Keith Schneider, senior editor of Circle of Blue writes outstanding articles on Panama where he looks into current events and historic perspectives that are spot on.
PANAMA CITY, Panama – The Spanish explorer Vasco Núñez de Balboa was so inspired by Christopher Columbus’s four voyages to the New World, including Columbus’s last trip to Central America in 1502, that Balboa undertook his own expedition.
In 1510, Balboa and his men set ashore in the Caribbean rainforest near present-day Colombia and established Santa María la Antigua del Darién, the first permanent European settlement in the Americas.
Three years later, Balboa, setting out on a search for stores of gold, marched through the rain forest to the summit of Cerro Pechito Parao — in what is today Panama’s magnificent Darién Province — and became the first European to see the Pacific Ocean.
For 91 years a heroic statue of Balboa that recreates his claim to the Pacific for the Spanish crown has occupied an iconic spot along Balboa Avenue, Panama City’s impressive Pacific shoreline drive. The statue — in one hand a scepter outstretched like a cross while the other clutches his nation’s flag — emphasizes a central idea about Panama: A Spaniard is the nation’s principal hero.
Indeed, until December 31, 1999, when Panama gained full control of the Panama Canal from the United States, all of the region’s previous 490 years were largely influenced by governments beyond the isthmus. Spain relinquished its hold after 200 years and the isthmus became part of Colombia. Colombia, in turn, ended its oversight in 1903, when with the help of the United States, which was about to start construction of the famed canal, Panama established itself as a republic.

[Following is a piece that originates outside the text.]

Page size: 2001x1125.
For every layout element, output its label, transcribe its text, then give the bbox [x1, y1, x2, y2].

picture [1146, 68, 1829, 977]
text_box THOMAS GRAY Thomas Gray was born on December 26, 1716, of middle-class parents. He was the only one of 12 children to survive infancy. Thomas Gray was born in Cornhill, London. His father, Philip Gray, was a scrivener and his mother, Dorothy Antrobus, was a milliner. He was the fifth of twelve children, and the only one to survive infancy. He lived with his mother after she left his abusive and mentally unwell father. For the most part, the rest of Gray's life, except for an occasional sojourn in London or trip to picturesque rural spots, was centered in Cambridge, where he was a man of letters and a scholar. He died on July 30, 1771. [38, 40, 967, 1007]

Panama’s relationship with the United States is, shall we say, complicated. Unlike the allegiance to Spain and Balboa, there are no iconic statues of Americans in prominent public spaces. No statues of Teddy Roosevelt, the American president at the start of canal construction in 1904; or Woodrow Wilson, president at the opening of the canal in 1914; or Jimmy Carter, the president who initiated the process of turning over the canal to Panama in 1977; or George H. W. Bush, the president who launched the 1989 invasion that pushed Manuel Noriega and the generation-old military dictatorship from power.

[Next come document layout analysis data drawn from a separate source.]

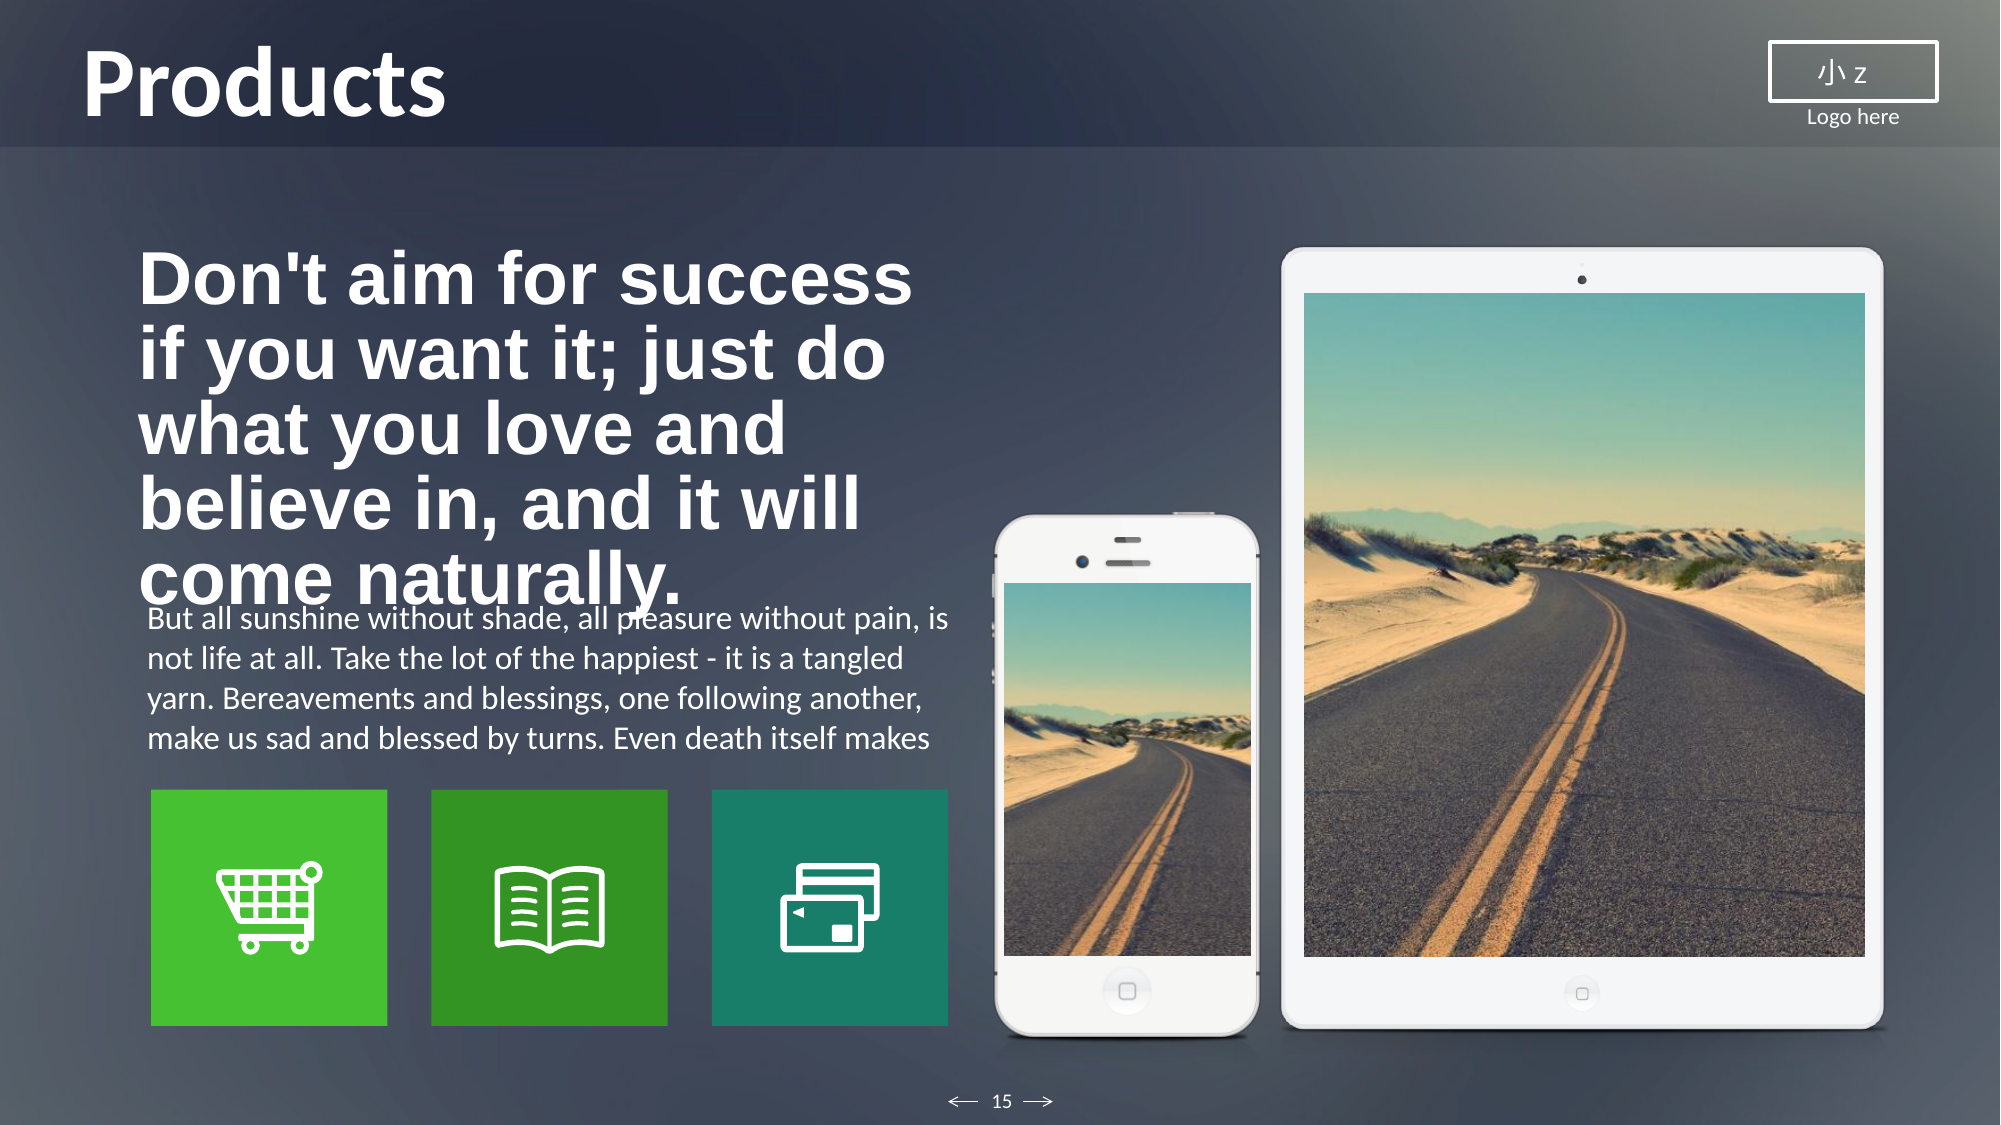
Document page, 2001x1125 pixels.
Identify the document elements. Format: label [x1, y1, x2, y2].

text_box [947, 1079, 1054, 1123]
text_box [711, 789, 949, 1027]
text_box [1278, 243, 1891, 1054]
text_box [150, 789, 388, 1027]
text_box [1769, 41, 1938, 138]
text_box [431, 789, 668, 1027]
text_box [991, 511, 1261, 1063]
picture [0, 0, 2000, 1125]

It’s not that Panama shows America the back of its hand. It doesn’t. Americans retire here in droves now. Panamanians are warm and very much interested in American visitors. Hundreds of thousands of U.S. troops were stationed in Panama to protect the Panama Canal during World War Two. Hundreds of thousands more transited the canal in troop carriers and other Navy vessels to take on the Japanese in the Asian theater.
By and large Panama also recognizes the contemporary value of the United States – a country responsible for two thirds of the cargo that transits the canal — to the logistics infrastructure investments that are the foundation of the remarkable 10 percent annual GDP growth that has unfolded here over the last decade.